Reversing bits in a byte

[88888 Dihedral]

Oscar Benjamin於 2013年3月12日星期二UTC+8下午11時44分50秒寫道：
> On 12 March 2013 14:59, Oscar Benjamin <oscar.j.benjamin at gmail.com> wrote:
> 
> > Numpy and matplotlib will do what you want:
> 
> >
> 
> > import numpy as np
> 
> > import matplotlib.pyplot as plt
> 
> >
> 
> > def bits_to_ndarray(bits, shape):
> 
> >     abytes = np.frombuffer(bits, dtype=np.uint8)
> 
> >     abits = np.zeros(8 * len(abytes), np.uint8)
> 
> >     for n in range(8):
> 
> >         abits[n::8] = (abytes % (2 ** (n+1))) != 0
> 
> 
> 
> Whoops!

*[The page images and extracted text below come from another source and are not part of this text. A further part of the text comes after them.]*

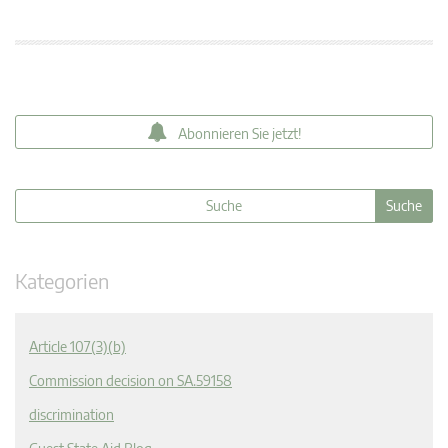
Abonnieren Sie jetzt!
Kategorien
Article 107(3)(b)
Commission decision on SA.59158
discrimination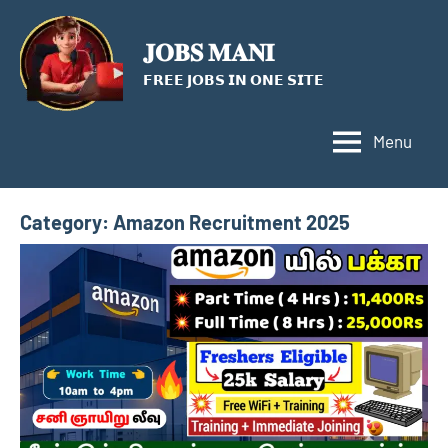
Skip
to
𝐉𝐎𝐁𝐒 𝐌𝐀𝐍𝐈
content
𝗙𝗥𝗘𝗘 𝗝𝗢𝗕𝗦 𝗜𝗡 𝗢𝗡𝗘 𝗦𝗜𝗧𝗘
Menu
Category:
Amazon Recruitment 2025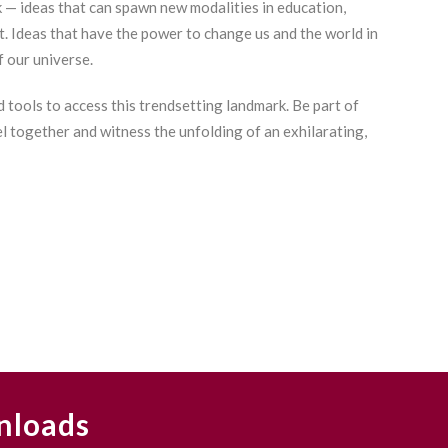
k — ideas that can spawn new modalities in education,
Bey
. Ideas that have the power to change us and the world in
Cha
f our universe.
Int
Cha
 tools to access this trendsetting landmark. Be part of
Cha
el together and witness the unfolding of an exhilarating,
Bou
Cha
Cha
Cha
Cha
Cha
Cha
Cha
Vs.
nloads
Cha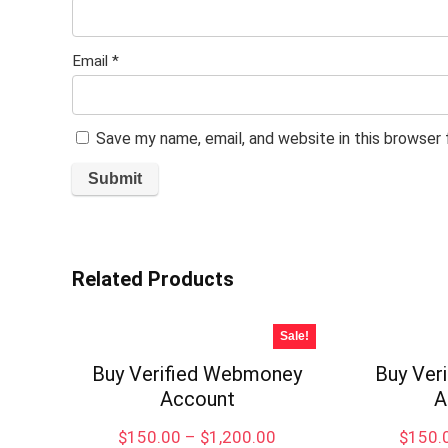
Email
*
Save my name, email, and website in this browser
Related Products
Sale!
Buy Verified Webmoney
Buy Ver
Account
A
Price
$
150.00
–
$
1,200.00
$
150.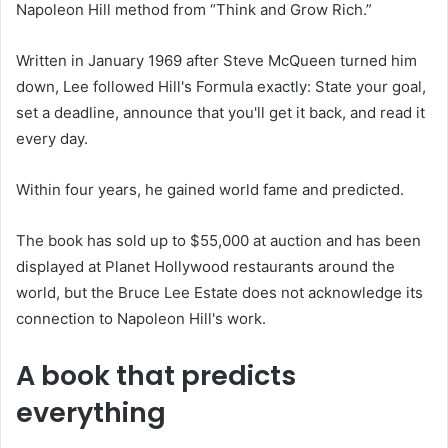
Napoleon Hill method from “Think and Grow Rich.”
Written in January 1969 after Steve McQueen turned him
down, Lee followed Hill's Formula exactly: State your goal,
set a deadline, announce that you'll get it back, and read it
every day.
Within four years, he gained world fame and predicted.
The book has sold up to $55,000 at auction and has been
displayed at Planet Hollywood restaurants around the
world, but the Bruce Lee Estate does not acknowledge its
connection to Napoleon Hill's work.
A book that predicts
everything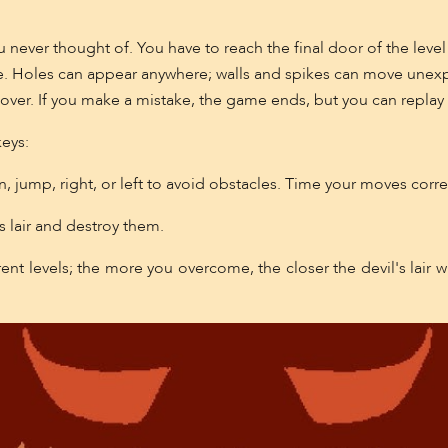
 never thought of. You have to reach the final door of the level 
e. Holes can appear anywhere; walls and spikes can move unexp
over. If you make a mistake, the game ends, but you can replay 
keys:
 jump, right, or left to avoid obstacles. Time your moves correct
s lair and destroy them.
t levels; the more you overcome, the closer the devil's lair w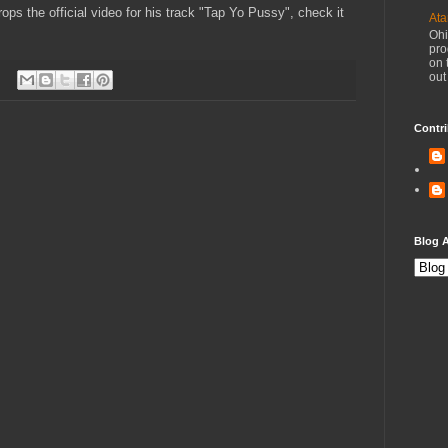
ps the official video for his track "Tap Yo Pussy", check it
Ata
Ohi
pro
on 
out
Contri
Blog A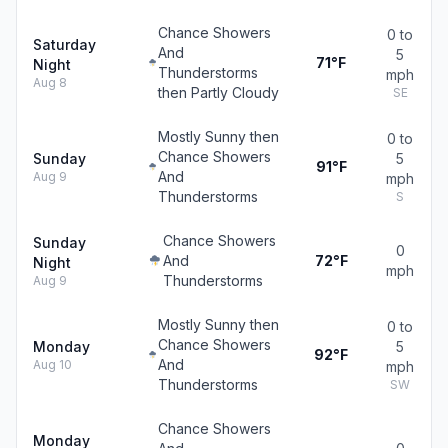
Chance Showers
0 to
Saturday
And
5
71°F
Night
Thunderstorms
mph
Aug 8
then Partly Cloudy
SE
Mostly Sunny then
0 to
Chance Showers
Sunday
5
91°F
And
Aug 9
mph
Thunderstorms
S
Chance Showers
Sunday
0
And
72°F
Night
mph
Thunderstorms
Aug 9
Mostly Sunny then
0 to
Chance Showers
Monday
5
92°F
And
Aug 10
mph
Thunderstorms
SW
Chance Showers
Monday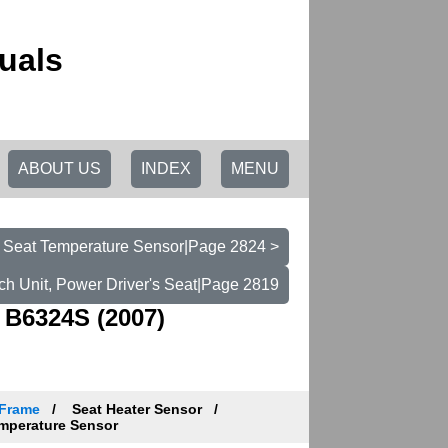
uals
ABOUT US
INDEX
MENU
 Seat Temperature Sensor|Page 2824 >
ch Unit, Power Driver's Seat|Page 2819
 B6324S (2007)
 Frame
Seat Heater Sensor
mperature Sensor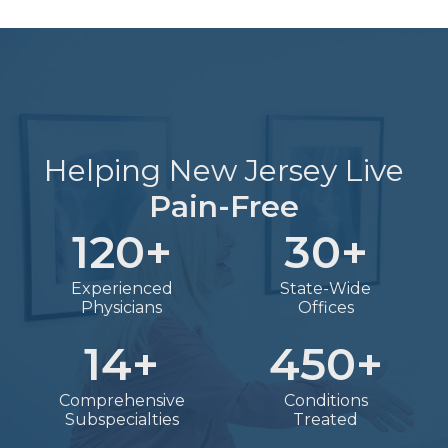
Helping New Jersey Live
Pain-Free
120
+
30
+
Experienced
State-Wide
Physicians
Offices
14
+
450
+
Comprehensive
Conditions
Subspecialties
Treated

The line above should be
> 
>         abits[n::8] = (abytes & (2 ** n)) != 0
> 
> 
> 
> >     return abits.reshape(shape)
> 
> >
> 
> > # 8x8 image = 64 bits bytes object
> 
> > bits = b'\x00\xff' * 4
> 
> >
> 
> > img = bits_to_ndarray(bits, shape=(8, 8))
> 
> > plt.imshow(img)
> 
> > plt.show()
> 
> >
> 
> >
> 
> > Oscar

Now the dram is so cheap in the street. Please type in a tuple of 
all 8 bit inversions  from the index to the result then just take a look up
by the index to solve the problem. 

# there are ways to exchange the top 4 bits and the low 4bits, then swap
inside the nibbles then swap the 4 2bit pairs in the old way.